The SNP’s decision to vacate the Commons chamber en masse in the middle of Prime Minister’s Questions has not been met with universal admiration. For some, a welcome rebuke to an aloof Conservative government and a reminder of the party’s strength. For others, a self-defeating publicity stunt. But one indisputable consequence of the protest is that people are now paying attention to part of the Brexit debate often treated as peripheral: devolution.
Had the party’s Commons leader Ian Blackford not been ejected from the chamber, and had his colleagues not followed him, it’s hard to imagine a scenario in which their grievance – that there was less than half an hour for debate on devolution in yesterday’s marathon EU Withdrawal Bill session – would be getting anywhere near as much attention now. That it took such dramatic scenes to force the issue onto the agenda is a mark of the vacuity of the Westminster conversation over Brexit: lots of Tory psychodrama, not much focus on the knotty, backroom issues giving ministers headaches.
Devolution is one such challenge. There is much debate over what will happen to powers in 24 devolved areas that are currently held by Brussels once the UK leaves the EU: the government wants control for up to seven years after Brexit, which Welsh and Scottish ministers have criticised as a “power grab” that undermines the devolution settlement. Unlike most of her MPs and much of the London media, Theresa May has at least acknowledged the debate’s importance: her most trusted ministerial lieutenants, Damian Green and latterly David Lidington, have been assigned responsibility for making sure devolution and Brexit work together.
Nor should there be any doubt that the nationalists have a right to feel aggrieved. The Scottish Parliament did not give its consent to the Withdrawal Bill, and in passing amendments that overrode that decision last night, the government has demolished 20 years of constitutional convention in a rather ungraceful way (though given that the convention that Westminster does not legislate on devolved matters being just that, a convention, it could legally do so).
That it happened without any opportunity for parliamentary debate was understandably galling for the SNP. An issue that all sides acknowledge isn’t marginal was marginalised. Discussion of both the potential impact of Brexit on Northern Ireland, and the region’s continuing democratic vacuum, is too, despite the fact that those who work on these issues within government know that they have the potential to gum up an already congested legislative timetable and frustrate the Brexit process.

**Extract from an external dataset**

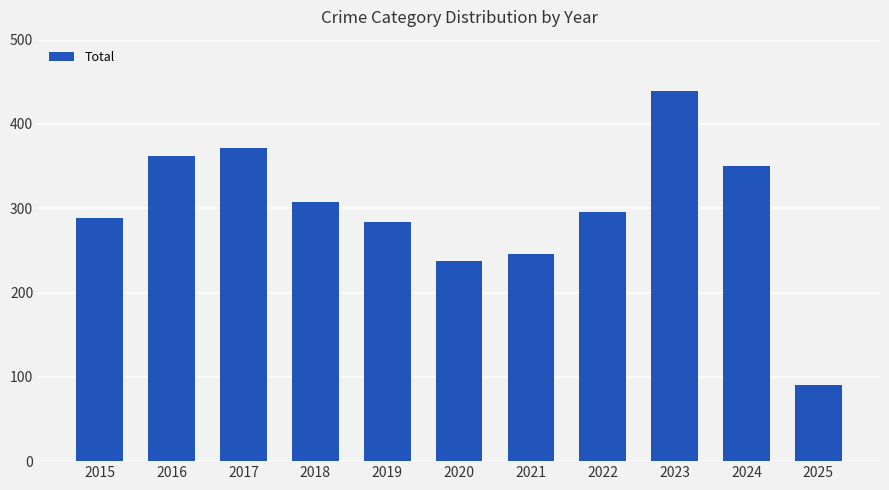

What is the change in value from 2016 to 2024?

-12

Outside of Whitehall, Holyrood, and Cardiff Bay, however, these problems pique little interest. Ministers can get away with finding solutions that leave devolved administrations and Scottish and Welsh MPs unhappy, because there is next to no political price to pay. It’s no surprise the SNP took the course of action that they did, as they have little alternative recourse to force Westminster to take notice.
It’s a shame, then, that Blackford’s response was such an unserious one. The insistence that the walkout wasn’t a stunt makes no sense and smacks of disingenuousness, especially when doing so meant they effectively turned down a debate on the devolution aspects of the Withdrawal Bill. The parties of the Celtic fringe have a hard enough time being taken seriously in Westminster-wide debates as it is. For the SNP, that changed in the 2015 parliament, when its 56 MPs and their leader, Angus Robertson, were a disciplined and disruptive third force in the Commons. That status was short-lived and those days feel increasingly remote.
Reduced to 35 MPs at last June’s election, they are diminished both in numbers and authority. Where Robertson was feared, Blackford is dismissed. His MPs no longer give the government, themselves now insulated by a sizeable Scottish continent, much cause for anxiety. The calculation is that a few dozen blowhards and beatboxing neophytes are nothing to worry about. The SNP did nothing to dispel it this afternoon and in fact made themselves easier to ignore. They may have 1,000 new members, but their Westminster returns look set to keep on diminishing.